Ways and Means passes TPA bill
The House Ways and Means Committee late today passed the bill granting President Barack Obama trade promotion authority.
The bill, titled the Bipartisan Congressional Trade Priorities and Accountability Act, passed the committee on a 25-13 vote, with two Democrats – Reps. Ron Kind of Wisconsin and Earl Blumenauer of Oregon – joining all committee Republicans in support.
The TPA bill, which has already passed the Senate Finance Committee, now heads to the floor in each chamber. Timing is uncertain, but Senate Finance Committee Chairman Orrin Hatch, R-Utah, has said he wants the Senate to act on it in May.
The Ways and Means Committee decision to send it to the House floor also creates a positive atmosphere for the state visit of Japanese Prime Minister Shinzo Abe in Washington next week.
Committee Chairman Paul Ryan, R-Wis., said in a statement, “Today we took an important step toward a healthier economy and stronger American leadership in the world. This bill will help us achieve the best trade agreements for American workers and job creators. It will allow the United States — instead of China — to write the rules of the economy. And it will hold the president accountable to Congress.

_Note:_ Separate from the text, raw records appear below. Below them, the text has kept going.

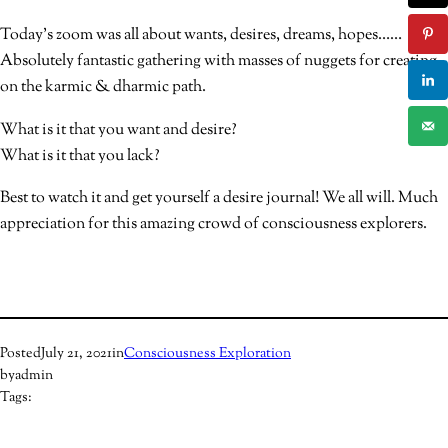
Today’s zoom was all about wants, desires, dreams, hopes……
Absolutely fantastic gathering with masses of nuggets for creating
on the karmic & dharmic path.
What is it that you want and desire?
What is it that you lack?
Best to watch it and get yourself a desire journal! We all will. Much
appreciation for this amazing crowd of consciousness explorers.
Posted
July 21, 2021
in
Consciousness Exploration
by
admin
Tags:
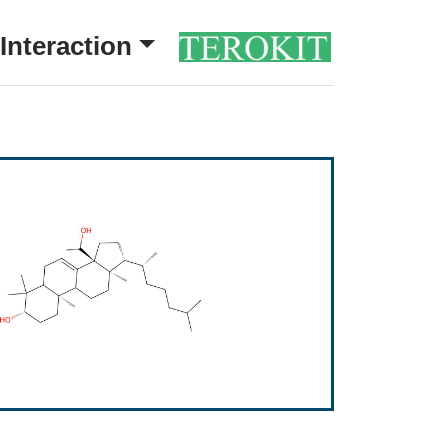
Interaction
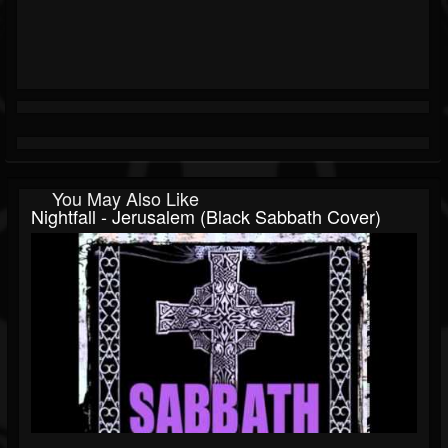
You May Also Like
Nightfall - Jerusalem (Black Sabbath Cover)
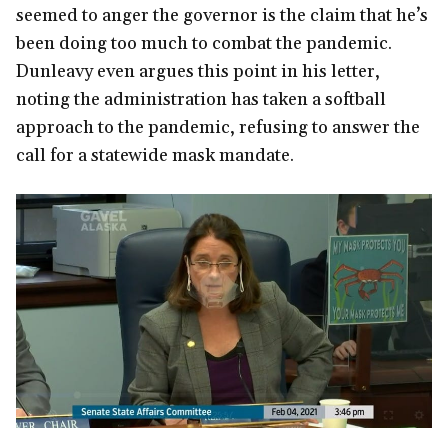
seemed to anger the governor is the claim that he’s
been doing too much to combat the pandemic.
Dunleavy even argues this point in his letter,
noting the administration has taken a softball
approach to the pandemic, refusing to answer the
call for a statewide mask mandate.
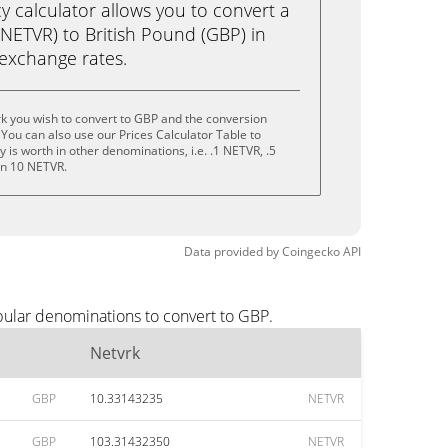
calculator allows you to convert a
NETVR) to British Pound (GBP) in
e exchange rates.
k you wish to convert to GBP and the conversion
You can also use our Prices Calculator Table to
is worth in other denominations, i.e. .1 NETVR, .5
en 10 NETVR.
Data provided by
Coingecko
API
pular denominations to convert to GBP.
Netvrk
GBP
10.33143235
NETVR
GBP
103.31432350
NETVR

“TPA puts Congress in the driver’s seat of trade negotiations and provides the transparency that Americans deserve,” he added. “I want to thank all the members of the committee who helped us get here, and I look forward to working with my colleagues in the House to pass this bill into law soon.”
National Cattlemen’s Beef Association President and Chugwater, Wyo., cattleman Philip Ellis praised the committee action.

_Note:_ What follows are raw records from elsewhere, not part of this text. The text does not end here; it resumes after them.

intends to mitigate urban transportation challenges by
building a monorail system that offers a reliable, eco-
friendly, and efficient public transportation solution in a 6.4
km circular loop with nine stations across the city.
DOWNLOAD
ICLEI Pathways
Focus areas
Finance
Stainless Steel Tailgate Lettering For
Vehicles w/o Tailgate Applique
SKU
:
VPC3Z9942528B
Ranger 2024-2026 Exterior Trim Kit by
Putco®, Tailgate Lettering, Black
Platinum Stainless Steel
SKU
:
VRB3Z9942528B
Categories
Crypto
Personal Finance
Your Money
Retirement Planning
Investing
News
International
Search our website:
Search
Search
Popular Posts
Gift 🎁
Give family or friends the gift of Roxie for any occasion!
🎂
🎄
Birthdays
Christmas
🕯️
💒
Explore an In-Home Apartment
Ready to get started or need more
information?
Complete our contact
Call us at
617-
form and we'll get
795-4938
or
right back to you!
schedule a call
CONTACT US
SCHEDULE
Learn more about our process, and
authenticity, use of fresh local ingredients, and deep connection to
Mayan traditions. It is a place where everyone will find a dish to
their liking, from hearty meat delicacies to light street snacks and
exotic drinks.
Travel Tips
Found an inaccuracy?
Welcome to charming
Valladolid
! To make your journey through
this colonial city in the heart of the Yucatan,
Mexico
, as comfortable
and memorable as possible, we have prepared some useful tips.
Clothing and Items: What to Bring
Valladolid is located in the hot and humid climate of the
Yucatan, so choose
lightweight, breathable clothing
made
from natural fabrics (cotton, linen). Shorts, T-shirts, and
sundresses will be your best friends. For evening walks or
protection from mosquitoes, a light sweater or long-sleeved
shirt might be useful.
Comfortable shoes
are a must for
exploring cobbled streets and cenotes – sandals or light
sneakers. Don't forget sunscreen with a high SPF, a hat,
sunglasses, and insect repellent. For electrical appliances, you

“TPA is critical to negotiating future free trade agreements. Cattlemen urge swift passage of this legislation by the full House and Senate,” Ellis said.
The Sweetener Users Association, which represents candy makers and other industrial sugar users, urged the House and Senate leadership to schedule floor votes as soon as possible, so that U.S. trade negotiators could use the authority to complete the Trans-Pacific Partnership negotiations.
But the American Sugar Cane League, which represents the Louisiana sugar cane industry, said, “It’s important that the [TPP] trade agreement doesn’t trade away the ability of our 220-year-old industry to compete. But it’s not just about Louisiana. It also about the effect TPP could have on the 20 other sugar-producing states in the country.”
Jim Simon, manager of the American Sugar Cane League, said, “Mexico, a U.S. North American Free Trade Agreement trading partner, depressed sugar prices by dumping subsidized sugar on the American market.”
The broader Trade Benefits Coalition, which is led by the Business Roundtable, noted that 269 businesses, associations, and agriculture groups had written Ways and Means members, urging them to vote for the bill.